Vanochtend gaat Isma op banden jacht en hebben wij tot 13:00 uur de tijd om Arusha te bekijken. Arusha, ook wel het “Genéve van Afrika” vanwege het door de VN opgerichte Internationaal Straftribunaal voor Rwanda. De safari-industrie is wel de belangrijkste trekpleister. De klokkentoren (teken van onafhankelijkheid) op de rotonde van Uhuru Road staat precies halverwege Kaapstad en Cairo.
In vergelijking met 6 jaar geleden is Arusha erg toeristisch geworden. Mensen willen je van alles en nog wat verkopen, vooral safari’s. Deze verkopers worden flycatchers genoemd. Een toepasselijke naam. We lopen wat rond, drinken koffie bij een lekkere bakker waar we meteen wat voor lunch meenemen en gaan dan weer terug naar het hotel. We worden gek van de vliegenvangers.

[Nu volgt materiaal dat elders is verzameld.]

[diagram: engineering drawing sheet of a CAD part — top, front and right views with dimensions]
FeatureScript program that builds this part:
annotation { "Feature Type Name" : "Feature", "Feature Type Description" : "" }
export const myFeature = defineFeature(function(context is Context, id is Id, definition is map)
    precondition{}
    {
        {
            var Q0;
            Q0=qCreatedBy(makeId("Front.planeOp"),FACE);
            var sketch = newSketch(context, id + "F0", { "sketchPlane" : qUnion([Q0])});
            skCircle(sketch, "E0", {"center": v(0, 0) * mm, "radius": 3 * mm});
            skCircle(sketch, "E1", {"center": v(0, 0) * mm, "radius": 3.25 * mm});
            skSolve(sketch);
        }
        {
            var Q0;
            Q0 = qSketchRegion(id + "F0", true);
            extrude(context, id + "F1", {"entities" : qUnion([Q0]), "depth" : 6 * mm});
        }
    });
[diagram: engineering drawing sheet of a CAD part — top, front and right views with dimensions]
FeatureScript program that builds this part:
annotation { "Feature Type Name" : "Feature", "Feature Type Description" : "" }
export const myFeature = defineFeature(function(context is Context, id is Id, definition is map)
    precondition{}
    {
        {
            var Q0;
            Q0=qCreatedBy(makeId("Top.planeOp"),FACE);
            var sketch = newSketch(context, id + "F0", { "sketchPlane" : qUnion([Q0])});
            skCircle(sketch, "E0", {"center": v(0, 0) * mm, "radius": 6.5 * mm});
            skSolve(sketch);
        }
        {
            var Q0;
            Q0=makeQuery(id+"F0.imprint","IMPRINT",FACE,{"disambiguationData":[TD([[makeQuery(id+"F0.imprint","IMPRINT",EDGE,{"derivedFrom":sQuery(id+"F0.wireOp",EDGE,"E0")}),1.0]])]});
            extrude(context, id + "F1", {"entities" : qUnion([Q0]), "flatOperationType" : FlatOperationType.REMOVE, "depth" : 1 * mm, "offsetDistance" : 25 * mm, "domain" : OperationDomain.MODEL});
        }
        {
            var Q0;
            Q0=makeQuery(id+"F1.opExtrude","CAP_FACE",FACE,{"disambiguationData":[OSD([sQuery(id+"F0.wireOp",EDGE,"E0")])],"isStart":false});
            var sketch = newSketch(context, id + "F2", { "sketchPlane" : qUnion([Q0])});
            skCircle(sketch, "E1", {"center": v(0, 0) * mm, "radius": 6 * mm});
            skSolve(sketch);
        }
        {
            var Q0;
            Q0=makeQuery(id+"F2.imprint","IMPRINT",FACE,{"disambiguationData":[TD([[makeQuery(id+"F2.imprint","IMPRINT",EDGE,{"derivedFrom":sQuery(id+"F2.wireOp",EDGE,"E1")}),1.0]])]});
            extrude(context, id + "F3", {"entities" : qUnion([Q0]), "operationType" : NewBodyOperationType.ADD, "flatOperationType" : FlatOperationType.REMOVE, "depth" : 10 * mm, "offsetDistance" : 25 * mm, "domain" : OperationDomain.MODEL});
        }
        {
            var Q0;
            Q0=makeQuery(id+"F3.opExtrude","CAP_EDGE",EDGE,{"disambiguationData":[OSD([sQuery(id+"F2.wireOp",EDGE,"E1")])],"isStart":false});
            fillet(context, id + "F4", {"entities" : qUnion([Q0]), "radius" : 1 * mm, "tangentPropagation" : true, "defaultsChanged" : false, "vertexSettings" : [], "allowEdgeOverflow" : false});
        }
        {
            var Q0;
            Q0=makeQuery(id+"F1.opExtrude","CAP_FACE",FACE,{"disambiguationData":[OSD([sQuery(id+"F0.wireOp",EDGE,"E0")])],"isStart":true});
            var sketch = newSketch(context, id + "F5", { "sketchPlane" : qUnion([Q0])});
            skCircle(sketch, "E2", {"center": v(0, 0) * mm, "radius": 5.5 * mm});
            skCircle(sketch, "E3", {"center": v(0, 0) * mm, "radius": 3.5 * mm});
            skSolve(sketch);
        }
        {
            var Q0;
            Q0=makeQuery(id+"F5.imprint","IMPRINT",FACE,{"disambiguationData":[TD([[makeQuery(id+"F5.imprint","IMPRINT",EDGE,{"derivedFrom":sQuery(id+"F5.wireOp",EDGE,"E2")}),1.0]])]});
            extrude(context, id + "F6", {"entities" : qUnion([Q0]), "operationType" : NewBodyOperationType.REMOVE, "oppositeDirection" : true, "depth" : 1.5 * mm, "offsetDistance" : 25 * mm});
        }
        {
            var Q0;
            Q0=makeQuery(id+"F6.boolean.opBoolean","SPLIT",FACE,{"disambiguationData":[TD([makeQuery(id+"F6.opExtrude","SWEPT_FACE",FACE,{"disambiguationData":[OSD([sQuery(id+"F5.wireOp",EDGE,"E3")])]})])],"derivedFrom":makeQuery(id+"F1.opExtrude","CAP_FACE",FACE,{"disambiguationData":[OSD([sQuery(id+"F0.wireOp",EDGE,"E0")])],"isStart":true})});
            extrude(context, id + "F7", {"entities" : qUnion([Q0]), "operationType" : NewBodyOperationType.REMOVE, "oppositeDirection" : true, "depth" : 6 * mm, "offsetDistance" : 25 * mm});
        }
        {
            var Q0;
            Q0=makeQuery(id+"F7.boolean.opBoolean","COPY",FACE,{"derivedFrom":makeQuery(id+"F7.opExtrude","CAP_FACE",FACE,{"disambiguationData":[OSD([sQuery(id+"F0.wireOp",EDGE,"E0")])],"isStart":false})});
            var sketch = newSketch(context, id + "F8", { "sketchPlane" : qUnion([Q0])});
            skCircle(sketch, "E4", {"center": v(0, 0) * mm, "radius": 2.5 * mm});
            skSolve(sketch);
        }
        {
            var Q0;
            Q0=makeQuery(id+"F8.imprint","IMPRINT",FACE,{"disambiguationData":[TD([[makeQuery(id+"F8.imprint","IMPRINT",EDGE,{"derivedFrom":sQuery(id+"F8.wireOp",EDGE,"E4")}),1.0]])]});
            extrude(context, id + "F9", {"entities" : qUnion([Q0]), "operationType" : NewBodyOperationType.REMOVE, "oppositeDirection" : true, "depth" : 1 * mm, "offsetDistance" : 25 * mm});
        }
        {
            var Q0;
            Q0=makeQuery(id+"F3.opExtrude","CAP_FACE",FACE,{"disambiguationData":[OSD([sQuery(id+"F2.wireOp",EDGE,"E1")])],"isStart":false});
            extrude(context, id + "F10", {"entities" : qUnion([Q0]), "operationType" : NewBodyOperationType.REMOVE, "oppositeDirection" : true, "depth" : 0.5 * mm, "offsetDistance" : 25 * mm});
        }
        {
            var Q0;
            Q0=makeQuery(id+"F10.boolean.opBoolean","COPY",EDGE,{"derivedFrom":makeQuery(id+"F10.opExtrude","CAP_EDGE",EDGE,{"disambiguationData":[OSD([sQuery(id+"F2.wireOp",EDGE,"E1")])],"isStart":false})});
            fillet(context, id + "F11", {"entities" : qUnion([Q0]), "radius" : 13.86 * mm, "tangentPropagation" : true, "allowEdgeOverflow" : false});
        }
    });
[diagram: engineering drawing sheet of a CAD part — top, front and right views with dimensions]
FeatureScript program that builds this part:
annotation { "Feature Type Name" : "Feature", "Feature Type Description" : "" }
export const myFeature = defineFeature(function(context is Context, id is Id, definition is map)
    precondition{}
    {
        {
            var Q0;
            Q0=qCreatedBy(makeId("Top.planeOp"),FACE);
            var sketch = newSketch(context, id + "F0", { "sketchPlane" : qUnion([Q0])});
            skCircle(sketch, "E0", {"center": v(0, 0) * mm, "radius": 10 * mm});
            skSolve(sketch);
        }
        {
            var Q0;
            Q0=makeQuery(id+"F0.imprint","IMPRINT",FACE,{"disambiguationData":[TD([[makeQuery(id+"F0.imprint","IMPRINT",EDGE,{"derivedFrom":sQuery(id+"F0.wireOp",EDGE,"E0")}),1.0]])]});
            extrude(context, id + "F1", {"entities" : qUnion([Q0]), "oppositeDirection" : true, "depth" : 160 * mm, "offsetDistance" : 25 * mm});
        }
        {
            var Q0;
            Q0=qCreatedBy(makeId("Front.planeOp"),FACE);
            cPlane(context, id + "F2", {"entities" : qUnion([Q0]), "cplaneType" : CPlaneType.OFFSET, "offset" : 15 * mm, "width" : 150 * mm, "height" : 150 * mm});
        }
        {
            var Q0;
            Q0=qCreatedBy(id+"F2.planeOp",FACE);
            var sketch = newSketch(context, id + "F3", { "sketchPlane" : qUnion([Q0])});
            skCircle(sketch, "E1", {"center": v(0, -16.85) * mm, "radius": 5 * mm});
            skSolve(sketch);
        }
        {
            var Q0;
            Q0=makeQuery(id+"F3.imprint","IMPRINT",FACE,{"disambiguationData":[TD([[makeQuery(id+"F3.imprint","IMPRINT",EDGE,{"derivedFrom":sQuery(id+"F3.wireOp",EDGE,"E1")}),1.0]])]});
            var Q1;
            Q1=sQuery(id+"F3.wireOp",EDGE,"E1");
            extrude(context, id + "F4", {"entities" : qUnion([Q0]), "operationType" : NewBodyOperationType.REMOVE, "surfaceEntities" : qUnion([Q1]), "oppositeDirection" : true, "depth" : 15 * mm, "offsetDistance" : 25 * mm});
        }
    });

In het hotel maar weer een poging gedaan om te internetten. Vanmorgen in het hotel en bij de bakker is het niet gelukt. Misschien nu? Jawel, eindelijk hebben we verbinding.
Het is dus de bedoeling om om 13:00 uur Arusha te verlaten. Het loopt wat uit, want Annette moet nog kookgerei kopen. Het blijkt nl. dat de aansluiting van de gastank die we vanuit Oeganda hebben meegenomen niet past op de gastanken die in Tanzania worden verkocht. Er moet dus iets anders komen. Annette kennende lukt haar dat vast. Jawel het is haar gelukt. Een gietijzeren pot en houtskool moet het middel zijn om de komende dagen op te koken. Betekent dus wel dan we iets later vertrekken.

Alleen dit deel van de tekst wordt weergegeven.